[Start of section]
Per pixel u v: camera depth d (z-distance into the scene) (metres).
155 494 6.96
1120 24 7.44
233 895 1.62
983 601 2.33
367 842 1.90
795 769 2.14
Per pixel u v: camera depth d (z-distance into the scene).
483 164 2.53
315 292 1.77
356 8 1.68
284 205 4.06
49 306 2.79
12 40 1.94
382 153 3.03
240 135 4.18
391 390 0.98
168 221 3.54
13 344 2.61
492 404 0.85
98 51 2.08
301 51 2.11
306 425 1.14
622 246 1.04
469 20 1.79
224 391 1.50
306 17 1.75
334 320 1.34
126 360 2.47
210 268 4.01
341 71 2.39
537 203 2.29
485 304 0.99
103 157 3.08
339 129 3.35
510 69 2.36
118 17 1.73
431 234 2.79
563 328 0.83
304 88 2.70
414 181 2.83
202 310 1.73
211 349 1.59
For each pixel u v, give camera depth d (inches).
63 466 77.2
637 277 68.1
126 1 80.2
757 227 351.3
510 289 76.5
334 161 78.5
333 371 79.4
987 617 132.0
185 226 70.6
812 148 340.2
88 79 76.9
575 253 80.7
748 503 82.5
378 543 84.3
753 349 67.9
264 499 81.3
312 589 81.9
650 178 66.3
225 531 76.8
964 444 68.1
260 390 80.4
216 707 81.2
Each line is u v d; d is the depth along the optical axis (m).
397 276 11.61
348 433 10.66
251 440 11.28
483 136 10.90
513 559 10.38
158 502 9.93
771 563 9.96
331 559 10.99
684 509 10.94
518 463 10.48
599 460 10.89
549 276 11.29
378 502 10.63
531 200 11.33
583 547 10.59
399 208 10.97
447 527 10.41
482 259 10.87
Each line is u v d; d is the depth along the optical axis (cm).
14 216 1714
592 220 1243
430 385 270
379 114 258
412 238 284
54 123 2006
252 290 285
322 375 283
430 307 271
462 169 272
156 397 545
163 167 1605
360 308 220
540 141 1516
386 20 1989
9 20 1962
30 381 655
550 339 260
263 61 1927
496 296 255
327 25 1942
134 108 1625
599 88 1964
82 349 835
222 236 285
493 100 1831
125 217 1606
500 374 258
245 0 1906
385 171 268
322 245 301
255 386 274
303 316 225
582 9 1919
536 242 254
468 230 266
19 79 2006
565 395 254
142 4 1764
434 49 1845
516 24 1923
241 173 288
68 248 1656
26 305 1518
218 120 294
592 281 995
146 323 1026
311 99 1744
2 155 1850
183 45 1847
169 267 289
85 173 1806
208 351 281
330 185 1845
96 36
[End of section]
> **Work to complete**: Repeat the data word for word, leaving out no line.

> **Result of this exercise**:
Per pixel u v: camera depth d (z-distance into the scene) (metres).
155 494 6.96
1120 24 7.44
233 895 1.62
983 601 2.33
367 842 1.90
795 769 2.14
Per pixel u v: camera depth d (z-distance into the scene).
483 164 2.53
315 292 1.77
356 8 1.68
284 205 4.06
49 306 2.79
12 40 1.94
382 153 3.03
240 135 4.18
391 390 0.98
168 221 3.54
13 344 2.61
492 404 0.85
98 51 2.08
301 51 2.11
306 425 1.14
622 246 1.04
469 20 1.79
224 391 1.50
306 17 1.75
334 320 1.34
126 360 2.47
210 268 4.01
341 71 2.39
537 203 2.29
485 304 0.99
103 157 3.08
339 129 3.35
510 69 2.36
118 17 1.73
431 234 2.79
563 328 0.83
304 88 2.70
414 181 2.83
202 310 1.73
211 349 1.59
For each pixel u v, give camera depth d (inches).
63 466 77.2
637 277 68.1
126 1 80.2
757 227 351.3
510 289 76.5
334 161 78.5
333 371 79.4
987 617 132.0
185 226 70.6
812 148 340.2
88 79 76.9
575 253 80.7
748 503 82.5
378 543 84.3
753 349 67.9
264 499 81.3
312 589 81.9
650 178 66.3
225 531 76.8
964 444 68.1
260 390 80.4
216 707 81.2
Each line is u v d; d is the depth along the optical axis (m).
397 276 11.61
348 433 10.66
251 440 11.28
483 136 10.90
513 559 10.38
158 502 9.93
771 563 9.96
331 559 10.99
684 509 10.94
518 463 10.48
599 460 10.89
549 276 11.29
378 502 10.63
531 200 11.33
583 547 10.59
399 208 10.97
447 527 10.41
482 259 10.87
Each line is u v d; d is the depth along the optical axis (cm).
14 216 1714
592 220 1243
430 385 270
379 114 258
412 238 284
54 123 2006
252 290 285
322 375 283
430 307 271
462 169 272
156 397 545
163 167 1605
360 308 220
540 141 1516
386 20 1989
9 20 1962
30 381 655
550 339 260
263 61 1927
496 296 255
327 25 1942
134 108 1625
599 88 1964
82 349 835
222 236 285
493 100 1831
125 217 1606
500 374 258
245 0 1906
385 171 268
322 245 301
255 386 274
303 316 225
582 9 1919
536 242 254
468 230 266
19 79 2006
565 395 254
142 4 1764
434 49 1845
516 24 1923
241 173 288
68 248 1656
26 305 1518
218 120 294
592 281 995
146 323 1026
311 99 1744
2 155 1850
183 45 1847
169 267 289
85 173 1806
208 351 281
330 185 1845
96 36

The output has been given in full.